Schön, das jetzt zu erfahren, hätten solche Informationen nicht eigentlich ins Vorbereitungstreffen gehört? Also versuchte ich einzulenken, eine Verzögerung wolle ich auf keinen Fall, und meinetwegen sollten sie ein Ja ankreuzen. Anschließend setzte ich verzweifelt alles daran, die Frau davon zu überzeugen, dass ich keine Rassistin sei, indem ich versuchte ihr meine Beweggründe darzulegen. Ich wolle eben nur, wenn ich schon ein Jahr in den USA verbrachte, eine typisch amerikanische Familie kennenlernen. Ich klang wohl nicht besonders überzeugend und durfte mir anhören, dass Amerika ein „Melting Pot“ sei, die meisten Familien ihren Ursprung in anderen Ländern hätten und es keine typischen Familien gäbe! Ihre Stimmlage befand sich inzwischen weit unter dem Gefrierpunkt. Es klinge für sie ganz so, als würde ich mir eine deutsche Familie wünschen. Na, das ganz sicher nicht, die hatte ich ja schon!
Aber alle Versuche, mich zu erklären, scheiterten und das Gespräch endete äußerst unbefriedigend. Verunsichert starrte ich das Telefon an, fast nun selber schon davon überzeugt, dass ich über rassistische Ansichten verfügte und die Frau persönlich beleidigt hatte. Vorsichtshalber rief ich noch einmal Anna-Lena an und bat sie, bei der Agentur zu beteuern, dass ich keine Rassistin sei und bereit wäre für Veränderungen. Netterweise griff sie auch prompt zum Hörer, erklärte den Sachverhalt und verwies auf meine ausführliche Bewerbung. Das glättete die Wogen ein wenig, aber ich fragte mich unwillkürlich, ob das Neinkreuz-Mädchen auch so einen Anruf bekommen hatte. Aber vielleicht hatte ich auch nur das Pech gehabt, an die falsche Sachbearbeiterin geraten zu sein.
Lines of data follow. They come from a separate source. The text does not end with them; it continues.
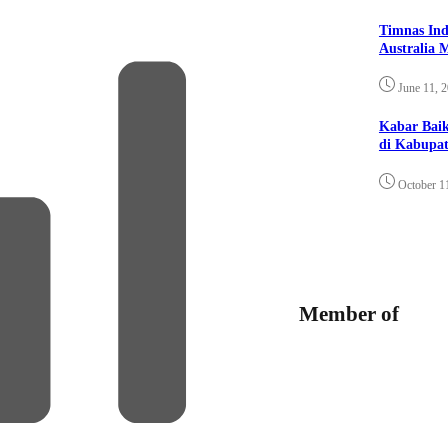
Timnas Ind
Australia 
June 11, 
Kabar Bai
di Kabupat
October 1
Member of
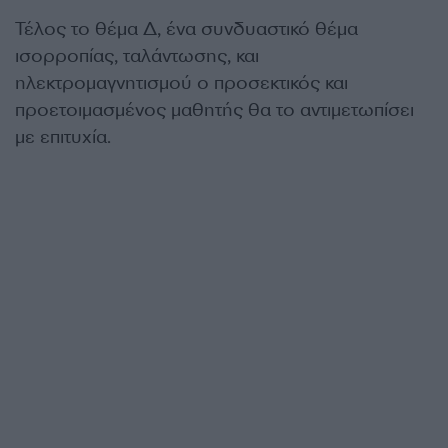
Τέλος το θέμα Δ, ένα συνδυαστικό θέμα
ισορροπίας, ταλάντωσης, και
ηλεκτρομαγνητισμού ο προσεκτικός και
προετοιμασμένος μαθητής θα το αντιμετωπίσει
με επιτυχία.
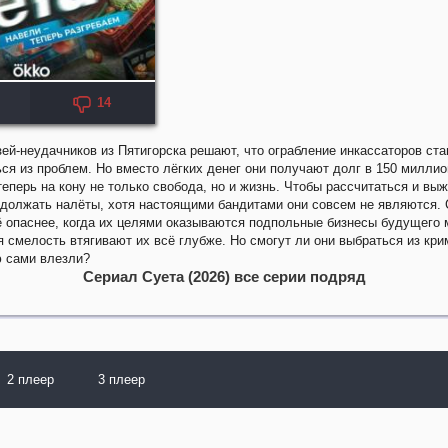
14
ей-неудачников из Пятигорска решают, что ограбление инкассаторов ст
ся из проблем. Но вместо лёгких денег они получают долг в 150 миллио
теперь на кону не только свобода, но и жизнь. Чтобы рассчитаться и вы
должать налёты, хотя настоящими бандитами они совсем не являются. 
 опаснее, когда их целями оказываются подпольные бизнесы будущего 
я смелость втягивают их всё глубже. Но смогут ли они выбраться из кр
ю сами влезли?
Сериал Суета (2026) все серии подряд
2 плеер
3 плеер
In den darauffolgenden Tagen erfuhr ich, dass sowohl jene Freundin, die mich überhaupt auf die Idee Au Pair zu werden, gebracht hatte, als auch jene, die mit mir bei dem Vorbereitungstreffen gewesen war, ihre Pläne geändert hatten. Erstere entschied sich kurzfristig, doch nicht zu gehen, da das Englisch, das man in den USA spreche, ein anderes sei, als das, was man an der Uni lerne, und somit wäre das Jahr irrelevant für ihr Studium und verschwendete Zeit. Ich sah das ein wenig anders, konnte ich mir doch nichts Nützlicheres vorstellen als ein Jahr, in dem man so viel Neues erleben, reisen und ein anderes Land kennenlernen konnte. Aber ihre Entscheidung stand fest. Die zweite Freundin hingegen bekam überraschend einen Ausbildungsplatz im Krankenhaus.
So blieb nur noch ich übrig und verbrachte die nächsten Wochen vorwiegend damit, alle paar Minuten voller Hoffnung meinen Online-Account zu checken, nur um jedes Mal die ernüchternden Worte: „No current match at this time” lesen zu müssen. Mit jedem Tag schwand meine Hoffnung mehr, vielleicht war ich inzwischen wirklich als unvermittelbar eingestuft worden.
Als ich schon anfing, nach Studienplätzen zu suchen, wurde ich mir endlich einer Mail von AP bewusst, die bis dato unbemerkt in meinem Postfach geschlummert hatte. Ich musste erst noch einige Dinge ausfüllen und bekam bereits am Morgen darauf, es war Ende April, mein heißersehntes erstes Match zugeteilt.